SUSE Linux is offering a 40 percent discount on Linux software purchased through CCV Software or RICIS to all educational and nonprofit customers.

Changing Places
A key Sun sales executive defected to Microsoft. Barbara Gordon left her position as vice president of worldwide sales at Sun Microsystems to become the vice president of Microsoft’s global accounts. Gordon will be in charge of Microsoft’s top 50 accounts. Current Sun executive John Halliwell is expected to be Gordon’s replacement.

IBM’s Frank Vitagliano has been promoted from vice president of distribution channels management for the Personal Computing Division to vice president of worldwide distribution channels for Global Business Partners, Sales and Distribution. Vitagliano will be accountable for global relations and global revenue for the company’s top Intel distributors.

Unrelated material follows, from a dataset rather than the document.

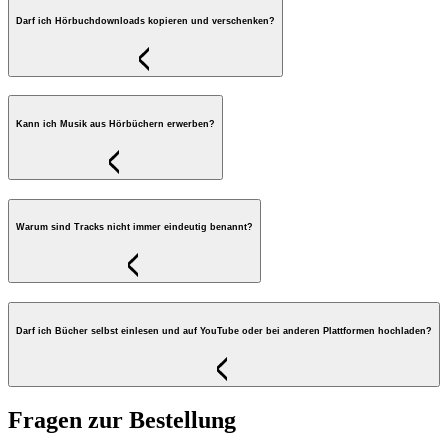
Darf ich Hörbuchdownloads kopieren und verschenken?
Kann ich Musik aus Hörbüchern erwerben?
Warum sind Tracks nicht immer eindeutig benannt?
Darf ich Bücher selbst einlesen und auf YouTube oder bei anderen Plattformen hochladen?
Fragen zur Bestellung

Former top Acer European executive Rudi Schmidleithner has been named president of the company’s Pan American Operations. Schmidleithner replaces Patrick Lin, who accepted a senior management position with Acer IT Products Business Group in Taipei.

Mergers & Acquisitions
SCO officials said they have no intention at this time to file an injunction blocking the Novell-SUSE merger. But once the deal is complete, SCO does plan to implement a non-compete agreement with Novell.

The European Union has extended its review of Oracle’s $7.5 billion bid for PeopleSoft. The EU will direct its investigation on enterprise application software and possibly database markets where Oracle is strong.

High-Tech jobs continue to decline this year, as employers are on route to let go another 234,000 high-tech workers, according to figures assembled AeA. The trade group’s figures show that the high-tech industry will close this year with approximately 5.73 million employees, following the loss of 540,000 jobs last year. But William Archey, the AeA’s president and chief executive officer, predicted a growth in high-tech jobs in the spring.

InfoTech issued a report predicting that approximately 80 percent of U.S. enterprises will install wireless LANs by the year 2008. Currently, almost half of the nation’s companies have installed WLANs. Additionally, 40 percent of users will install wireless technologies within five years.

Elsewhere in the News
Wal-Mart may include laptop computers in its product line in 2004, according to news sources. A number of laptop makers, including Arima, Quanta, Compal Electronics and Wistron, are expected to provide PCs for Wal-Mart’s new line. Wal-Mart may enter into the market with a sub-$800 product, using a Celeron 2.5 GHz processor and 256 Mbytes of RAM; an Athlon XP 2000 Processor with 256 Mbytes of RAM; or a Pentium 4 with a 2.6 GHz processor and 512 Mbytes Ram.